Please copy the text of the items word for word, starting at their first line and stopping after the line that contains "the Clean Air".
┌─ Records for this exercise
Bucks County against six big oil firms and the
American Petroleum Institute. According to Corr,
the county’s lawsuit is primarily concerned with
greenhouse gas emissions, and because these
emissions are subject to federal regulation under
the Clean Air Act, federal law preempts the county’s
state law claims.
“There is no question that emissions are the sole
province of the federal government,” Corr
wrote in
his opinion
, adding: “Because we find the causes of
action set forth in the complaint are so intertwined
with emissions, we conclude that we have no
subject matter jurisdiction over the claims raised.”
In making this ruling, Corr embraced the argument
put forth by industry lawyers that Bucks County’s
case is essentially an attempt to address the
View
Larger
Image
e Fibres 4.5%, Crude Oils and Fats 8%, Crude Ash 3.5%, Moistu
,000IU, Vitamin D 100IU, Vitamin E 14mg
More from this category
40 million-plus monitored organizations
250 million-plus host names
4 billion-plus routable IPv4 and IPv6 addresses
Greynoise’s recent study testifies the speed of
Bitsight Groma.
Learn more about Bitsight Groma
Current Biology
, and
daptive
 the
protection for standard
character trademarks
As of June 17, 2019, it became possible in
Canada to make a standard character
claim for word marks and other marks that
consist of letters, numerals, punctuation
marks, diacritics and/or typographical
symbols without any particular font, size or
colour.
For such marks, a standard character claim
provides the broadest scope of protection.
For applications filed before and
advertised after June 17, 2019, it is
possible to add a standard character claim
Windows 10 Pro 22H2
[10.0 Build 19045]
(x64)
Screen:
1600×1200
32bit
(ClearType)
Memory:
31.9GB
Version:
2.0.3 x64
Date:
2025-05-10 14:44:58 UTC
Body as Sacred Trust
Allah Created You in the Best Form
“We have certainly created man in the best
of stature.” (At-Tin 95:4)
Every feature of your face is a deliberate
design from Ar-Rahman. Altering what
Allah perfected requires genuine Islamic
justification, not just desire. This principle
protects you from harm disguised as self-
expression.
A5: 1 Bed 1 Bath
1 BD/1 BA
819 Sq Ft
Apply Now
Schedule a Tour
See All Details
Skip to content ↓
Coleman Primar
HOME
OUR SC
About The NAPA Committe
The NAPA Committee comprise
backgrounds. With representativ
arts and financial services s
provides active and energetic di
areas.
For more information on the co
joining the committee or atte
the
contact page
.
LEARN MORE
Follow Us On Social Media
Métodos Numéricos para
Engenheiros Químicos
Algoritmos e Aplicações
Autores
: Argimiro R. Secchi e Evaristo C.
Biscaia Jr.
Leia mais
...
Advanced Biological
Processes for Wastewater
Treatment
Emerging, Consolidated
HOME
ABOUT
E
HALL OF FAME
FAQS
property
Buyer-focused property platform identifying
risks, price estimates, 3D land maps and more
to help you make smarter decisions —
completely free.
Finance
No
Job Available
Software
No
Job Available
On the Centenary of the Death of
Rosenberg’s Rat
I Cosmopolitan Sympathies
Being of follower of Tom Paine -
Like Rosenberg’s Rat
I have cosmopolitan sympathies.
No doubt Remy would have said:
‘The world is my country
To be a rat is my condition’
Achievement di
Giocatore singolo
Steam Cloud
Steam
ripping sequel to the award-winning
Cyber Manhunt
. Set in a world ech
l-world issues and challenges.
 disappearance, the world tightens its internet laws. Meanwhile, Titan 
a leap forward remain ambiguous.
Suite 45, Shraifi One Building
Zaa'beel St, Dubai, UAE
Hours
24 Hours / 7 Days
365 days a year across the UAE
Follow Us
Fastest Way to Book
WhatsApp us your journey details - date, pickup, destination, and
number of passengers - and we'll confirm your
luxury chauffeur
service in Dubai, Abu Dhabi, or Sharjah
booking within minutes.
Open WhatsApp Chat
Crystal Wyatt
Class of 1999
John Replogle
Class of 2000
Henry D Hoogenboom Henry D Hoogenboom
└─
**Your response**
Bucks County against six big oil firms and the
American Petroleum Institute. According to Corr,
the county’s lawsuit is primarily concerned with
greenhouse gas emissions, and because these
emissions are subject to federal regulation under
the Clean Air Act, federal law preempts the county’s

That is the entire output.